There can be no doubt that when the Bandama Rally of the Ivory Coast was first held in 1969 its organisers were stimulated by the success of the East African Safari Rally. The fame achieved by that splendid contest set up by Britons and Kenyans in English-speaking East Africa was the envy of the French-speaking West Africans, and their object was to create a rally not only to match the Safari but subsequently to better it.

As events have proved, this has neither happened nor even looked like happening, although in its early days the Bandama Rally did display considerable potential. It has actually become less and less popular, which is a great shame, for the world certainly needs endurance rallies to contrast the stunting conformity which has beset Europe and other areas where bowing to FISA’s president has assumed greater importance than running honest-to-goodness competitions.

All international rallies organised by FISA affiliated bodies are expected to follow the sweeping dictates of Place de la Concorde, but in areas of low population-density, where the advance of sterile tarmac has been slow across countryside largely unspoilt by the refinements of civilisation, such inflexible dogma has no place.
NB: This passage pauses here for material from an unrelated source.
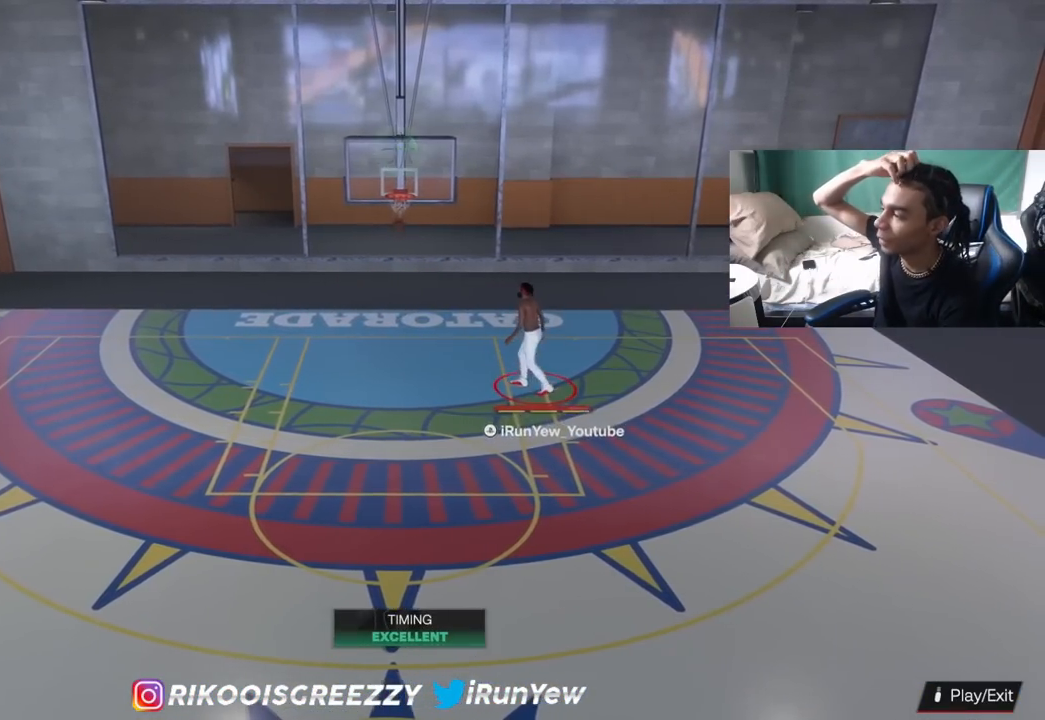
{"buttons": [], "left_stick": "left", "right_stick": "center", "events": []}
Peremptory rule-making has already changed the character of some of the world’s finest rallies, but no-one, not even Jean-Marie Balestre, can transform the Chyulu Hills or the Tai Forest into clinically insulated autocross tracks where professional teams would perform under the terms of lucrative world television contracts.

The Bandama Rally had become an annual event before FISA’s unwarranted interference in the affairs of rally organisers became significant, but despite various changes of style — all within the African counterpane — it never came up to match the Safari. One ploy, which did save on both manpower and results administration, was the scrapping of time-controls, except those at the start and finish of each leg, in favour of passage controls; another was to set impossible time-schedules, although this may have been through inexperience rather than by design.

Neither was successful. Indeed, when the timing was so tight in 1972 that no-one was able to complete the distance, the uproar approached battle proportions when the organisers refused to declare the event over at the last point where there were any runners (just two) and promptly announced that all prize-money would be withheld! Eventually the creator of the event, the eccentric, gold-bedecked, plausible, hard-bargaining but nevertheless likeable Frenchman Jean-Claude Bertrand (who did strange things such as buying the huge, 12-door — or was it 16? — Checker limousine which served as an airport taxi at Marquette, Michigan, using it as a service vehicle on the Press-on-Regardless Rally and then shipping it to Europe for the same purpose) handed over the reins to the Automobile Sport Federation of the Ivory Coast and promptly left the country to seek fortune elsewhere.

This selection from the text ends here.